DIRECTIONS FOR THIS TASK: Under no circumstances alter the records; copy each one exactly.

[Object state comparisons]
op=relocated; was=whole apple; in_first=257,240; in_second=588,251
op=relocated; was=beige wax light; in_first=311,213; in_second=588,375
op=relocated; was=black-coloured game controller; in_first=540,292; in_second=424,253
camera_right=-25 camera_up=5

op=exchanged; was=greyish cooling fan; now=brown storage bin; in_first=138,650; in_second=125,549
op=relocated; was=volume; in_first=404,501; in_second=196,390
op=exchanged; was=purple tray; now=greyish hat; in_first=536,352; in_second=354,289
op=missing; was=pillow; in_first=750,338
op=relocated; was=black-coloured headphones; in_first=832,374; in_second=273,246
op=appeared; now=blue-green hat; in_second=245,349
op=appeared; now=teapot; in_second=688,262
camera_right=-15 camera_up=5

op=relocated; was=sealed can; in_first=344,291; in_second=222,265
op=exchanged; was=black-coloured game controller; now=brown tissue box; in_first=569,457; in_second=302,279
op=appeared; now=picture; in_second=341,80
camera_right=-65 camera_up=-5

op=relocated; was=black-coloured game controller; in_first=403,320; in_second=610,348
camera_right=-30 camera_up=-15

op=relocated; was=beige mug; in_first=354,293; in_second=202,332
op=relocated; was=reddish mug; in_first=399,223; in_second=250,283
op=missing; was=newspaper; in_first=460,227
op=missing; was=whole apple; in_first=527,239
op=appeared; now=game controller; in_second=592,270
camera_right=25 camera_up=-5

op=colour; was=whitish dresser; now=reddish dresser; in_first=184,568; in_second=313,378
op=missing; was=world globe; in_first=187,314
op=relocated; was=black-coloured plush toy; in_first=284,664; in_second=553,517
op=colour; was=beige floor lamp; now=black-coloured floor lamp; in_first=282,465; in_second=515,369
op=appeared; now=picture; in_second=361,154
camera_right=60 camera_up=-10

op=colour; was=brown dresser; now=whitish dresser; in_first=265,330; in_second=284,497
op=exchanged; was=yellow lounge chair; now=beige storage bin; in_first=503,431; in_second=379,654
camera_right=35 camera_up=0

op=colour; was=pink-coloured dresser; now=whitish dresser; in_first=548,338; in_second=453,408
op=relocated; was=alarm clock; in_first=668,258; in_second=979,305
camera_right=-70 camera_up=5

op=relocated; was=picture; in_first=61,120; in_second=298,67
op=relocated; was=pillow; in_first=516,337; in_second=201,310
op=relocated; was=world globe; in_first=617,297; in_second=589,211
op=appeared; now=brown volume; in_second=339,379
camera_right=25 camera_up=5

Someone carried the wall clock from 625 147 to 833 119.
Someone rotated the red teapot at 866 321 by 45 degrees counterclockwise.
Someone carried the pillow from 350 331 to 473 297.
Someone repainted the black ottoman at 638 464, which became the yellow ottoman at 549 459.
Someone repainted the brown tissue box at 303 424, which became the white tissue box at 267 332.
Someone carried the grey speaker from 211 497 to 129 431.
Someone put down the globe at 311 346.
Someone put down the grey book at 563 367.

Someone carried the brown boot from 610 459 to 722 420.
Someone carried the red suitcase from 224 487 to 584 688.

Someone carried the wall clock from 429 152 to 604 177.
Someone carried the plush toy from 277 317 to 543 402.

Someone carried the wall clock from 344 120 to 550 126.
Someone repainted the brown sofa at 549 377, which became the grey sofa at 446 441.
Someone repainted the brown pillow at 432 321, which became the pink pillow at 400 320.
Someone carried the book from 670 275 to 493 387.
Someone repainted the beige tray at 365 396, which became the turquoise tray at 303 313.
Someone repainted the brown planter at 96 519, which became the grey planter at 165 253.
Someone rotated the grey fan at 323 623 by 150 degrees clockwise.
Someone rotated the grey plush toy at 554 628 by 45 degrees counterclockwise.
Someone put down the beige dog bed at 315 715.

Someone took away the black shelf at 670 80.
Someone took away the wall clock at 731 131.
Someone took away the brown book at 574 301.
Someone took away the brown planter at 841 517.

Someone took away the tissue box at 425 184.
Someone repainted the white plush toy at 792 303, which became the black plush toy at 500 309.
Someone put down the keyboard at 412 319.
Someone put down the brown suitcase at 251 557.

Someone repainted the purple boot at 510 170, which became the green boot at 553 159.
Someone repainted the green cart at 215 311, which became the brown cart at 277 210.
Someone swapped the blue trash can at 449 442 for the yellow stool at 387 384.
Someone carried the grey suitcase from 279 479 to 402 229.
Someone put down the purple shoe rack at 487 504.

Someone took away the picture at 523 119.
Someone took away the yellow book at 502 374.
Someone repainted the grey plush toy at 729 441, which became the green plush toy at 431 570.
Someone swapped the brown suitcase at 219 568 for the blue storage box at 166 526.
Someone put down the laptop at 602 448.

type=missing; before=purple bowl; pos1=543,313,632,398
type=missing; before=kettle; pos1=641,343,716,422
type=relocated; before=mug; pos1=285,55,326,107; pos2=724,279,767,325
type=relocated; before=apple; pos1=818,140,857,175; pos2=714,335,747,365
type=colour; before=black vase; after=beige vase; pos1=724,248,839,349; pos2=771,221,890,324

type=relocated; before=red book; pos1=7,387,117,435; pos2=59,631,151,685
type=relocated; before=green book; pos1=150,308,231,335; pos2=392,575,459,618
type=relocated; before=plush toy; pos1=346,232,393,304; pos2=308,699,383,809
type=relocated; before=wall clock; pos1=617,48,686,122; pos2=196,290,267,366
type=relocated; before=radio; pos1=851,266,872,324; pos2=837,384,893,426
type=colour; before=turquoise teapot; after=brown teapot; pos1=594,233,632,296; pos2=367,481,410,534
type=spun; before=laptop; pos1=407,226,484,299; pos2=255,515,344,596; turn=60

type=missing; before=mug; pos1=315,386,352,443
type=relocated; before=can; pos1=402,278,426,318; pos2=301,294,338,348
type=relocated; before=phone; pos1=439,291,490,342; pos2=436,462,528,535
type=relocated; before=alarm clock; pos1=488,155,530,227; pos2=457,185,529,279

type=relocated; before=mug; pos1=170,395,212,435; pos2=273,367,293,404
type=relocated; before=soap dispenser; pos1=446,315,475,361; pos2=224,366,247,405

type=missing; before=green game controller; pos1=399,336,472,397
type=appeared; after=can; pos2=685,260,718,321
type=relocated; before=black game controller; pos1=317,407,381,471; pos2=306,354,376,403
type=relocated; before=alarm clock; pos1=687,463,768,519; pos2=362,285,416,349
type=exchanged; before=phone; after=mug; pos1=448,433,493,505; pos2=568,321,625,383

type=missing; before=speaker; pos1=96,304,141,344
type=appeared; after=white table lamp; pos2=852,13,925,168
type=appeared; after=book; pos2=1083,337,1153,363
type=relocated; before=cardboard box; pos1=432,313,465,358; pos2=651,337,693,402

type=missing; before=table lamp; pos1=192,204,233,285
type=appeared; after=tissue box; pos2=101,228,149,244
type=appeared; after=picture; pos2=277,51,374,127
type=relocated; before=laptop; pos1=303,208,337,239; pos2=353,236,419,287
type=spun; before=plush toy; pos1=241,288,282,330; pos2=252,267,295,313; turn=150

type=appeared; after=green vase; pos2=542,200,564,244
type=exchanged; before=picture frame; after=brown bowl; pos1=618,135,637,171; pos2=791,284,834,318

TASK OUTPUT:
op=relocated; was=whole apple; in_first=257,240; in_second=588,251
op=relocated; was=beige wax light; in_first=311,213; in_second=588,375
op=relocated; was=black-coloured game controller; in_first=540,292; in_second=424,253
camera_right=-25 camera_up=5

op=exchanged; was=greyish cooling fan; now=brown storage bin; in_first=138,650; in_second=125,549
op=relocated; was=volume; in_first=404,501; in_second=196,390
op=exchanged; was=purple tray; now=greyish hat; in_first=536,352; in_second=354,289
op=missing; was=pillow; in_first=750,338
op=relocated; was=black-coloured headphones; in_first=832,374; in_second=273,246
op=appeared; now=blue-green hat; in_second=245,349
op=appeared; now=teapot; in_second=688,262
camera_right=-15 camera_up=5

op=relocated; was=sealed can; in_first=344,291; in_second=222,265
op=exchanged; was=black-coloured game controller; now=brown tissue box; in_first=569,457; in_second=302,279
op=appeared; now=picture; in_second=341,80
camera_right=-65 camera_up=-5

op=relocated; was=black-coloured game controller; in_first=403,320; in_second=610,348
camera_right=-30 camera_up=-15

op=relocated; was=beige mug; in_first=354,293; in_second=202,332
op=relocated; was=reddish mug; in_first=399,223; in_second=250,283
op=missing; was=newspaper; in_first=460,227
op=missing; was=whole apple; in_first=527,239
op=appeared; now=game controller; in_second=592,270
camera_right=25 camera_up=-5

op=colour; was=whitish dresser; now=reddish dresser; in_first=184,568; in_second=313,378
op=missing; was=world globe; in_first=187,314
op=relocated; was=black-coloured plush toy; in_first=284,664; in_second=553,517
op=colour; was=beige floor lamp; now=black-coloured floor lamp; in_first=282,465; in_second=515,369
op=appeared; now=picture; in_second=361,154
camera_right=60 camera_up=-10

op=colour; was=brown dresser; now=whitish dresser; in_first=265,330; in_second=284,497
op=exchanged; was=yellow lounge chair; now=beige storage bin; in_first=503,431; in_second=379,654
camera_right=35 camera_up=0

op=colour; was=pink-coloured dresser; now=whitish dresser; in_first=548,338; in_second=453,408
op=relocated; was=alarm clock; in_first=668,258; in_second=979,305
camera_right=-70 camera_up=5

op=relocated; was=picture; in_first=61,120; in_second=298,67
op=relocated; was=pillow; in_first=516,337; in_second=201,310
op=relocated; was=world globe; in_first=617,297; in_second=589,211
op=appeared; now=brown volume; in_second=339,379
camera_right=25 camera_up=5

Someone carried the wall clock from 625 147 to 833 119.
Someone rotated the red teapot at 866 321 by 45 degrees counterclockwise.
Someone carried the pillow from 350 331 to 473 297.
Someone repainted the black ottoman at 638 464, which became the yellow ottoman at 549 459.
Someone repainted the brown tissue box at 303 424, which became the white tissue box at 267 332.
Someone carried the grey speaker from 211 497 to 129 431.
Someone put down the globe at 311 346.
Someone put down the grey book at 563 367.

Someone carried the brown boot from 610 459 to 722 420.
Someone carried the red suitcase from 224 487 to 584 688.

Someone carried the wall clock from 429 152 to 604 177.
Someone carried the plush toy from 277 317 to 543 402.

Someone carried the wall clock from 344 120 to 550 126.
Someone repainted the brown sofa at 549 377, which became the grey sofa at 446 441.
Someone repainted the brown pillow at 432 321, which became the pink pillow at 400 320.
Someone carried the book from 670 275 to 493 387.
Someone repainted the beige tray at 365 396, which became the turquoise tray at 303 313.
Someone repainted the brown planter at 96 519, which became the grey planter at 165 253.
Someone rotated the grey fan at 323 623 by 150 degrees clockwise.
Someone rotated the grey plush toy at 554 628 by 45 degrees counterclockwise.
Someone put down the beige dog bed at 315 715.

Someone took away the black shelf at 670 80.
Someone took away the wall clock at 731 131.
Someone took away the brown book at 574 301.
Someone took away the brown planter at 841 517.

Someone took away the tissue box at 425 184.
Someone repainted the white plush toy at 792 303, which became the black plush toy at 500 309.
Someone put down the keyboard at 412 319.
Someone put down the brown suitcase at 251 557.

Someone repainted the purple boot at 510 170, which became the green boot at 553 159.
Someone repainted the green cart at 215 311, which became the brown cart at 277 210.
Someone swapped the blue trash can at 449 442 for the yellow stool at 387 384.
Someone carried the grey suitcase from 279 479 to 402 229.
Someone put down the purple shoe rack at 487 504.

Someone took away the picture at 523 119.
Someone took away the yellow book at 502 374.
Someone repainted the grey plush toy at 729 441, which became the green plush toy at 431 570.
Someone swapped the brown suitcase at 219 568 for the blue storage box at 166 526.
Someone put down the laptop at 602 448.

type=missing; before=purple bowl; pos1=543,313,632,398
type=missing; before=kettle; pos1=641,343,716,422
type=relocated; before=mug; pos1=285,55,326,107; pos2=724,279,767,325
type=relocated; before=apple; pos1=818,140,857,175; pos2=714,335,747,365
type=colour; before=black vase; after=beige vase; pos1=724,248,839,349; pos2=771,221,890,324

type=relocated; before=red book; pos1=7,387,117,435; pos2=59,631,151,685
type=relocated; before=green book; pos1=150,308,231,335; pos2=392,575,459,618
type=relocated; before=plush toy; pos1=346,232,393,304; pos2=308,699,383,809
type=relocated; before=wall clock; pos1=617,48,686,122; pos2=196,290,267,366
type=relocated; before=radio; pos1=851,266,872,324; pos2=837,384,893,426
type=colour; before=turquoise teapot; after=brown teapot; pos1=594,233,632,296; pos2=367,481,410,534
type=spun; before=laptop; pos1=407,226,484,299; pos2=255,515,344,596; turn=60

type=missing; before=mug; pos1=315,386,352,443
type=relocated; before=can; pos1=402,278,426,318; pos2=301,294,338,348
type=relocated; before=phone; pos1=439,291,490,342; pos2=436,462,528,535
type=relocated; before=alarm clock; pos1=488,155,530,227; pos2=457,185,529,279

type=relocated; before=mug; pos1=170,395,212,435; pos2=273,367,293,404
type=relocated; before=soap dispenser; pos1=446,315,475,361; pos2=224,366,247,405

type=missing; before=green game controller; pos1=399,336,472,397
type=appeared; after=can; pos2=685,260,718,321
type=relocated; before=black game controller; pos1=317,407,381,471; pos2=306,354,376,403
type=relocated; before=alarm clock; pos1=687,463,768,519; pos2=362,285,416,349
type=exchanged; before=phone; after=mug; pos1=448,433,493,505; pos2=568,321,625,383

type=missing; before=speaker; pos1=96,304,141,344
type=appeared; after=white table lamp; pos2=852,13,925,168
type=appeared; after=book; pos2=1083,337,1153,363
type=relocated; before=cardboard box; pos1=432,313,465,358; pos2=651,337,693,402

type=missing; before=table lamp; pos1=192,204,233,285
type=appeared; after=tissue box; pos2=101,228,149,244
type=appeared; after=picture; pos2=277,51,374,127
type=relocated; before=laptop; pos1=303,208,337,239; pos2=353,236,419,287
type=spun; before=plush toy; pos1=241,288,282,330; pos2=252,267,295,313; turn=150

type=appeared; after=green vase; pos2=542,200,564,244
type=exchanged; before=picture frame; after=brown bowl; pos1=618,135,637,171; pos2=791,284,834,318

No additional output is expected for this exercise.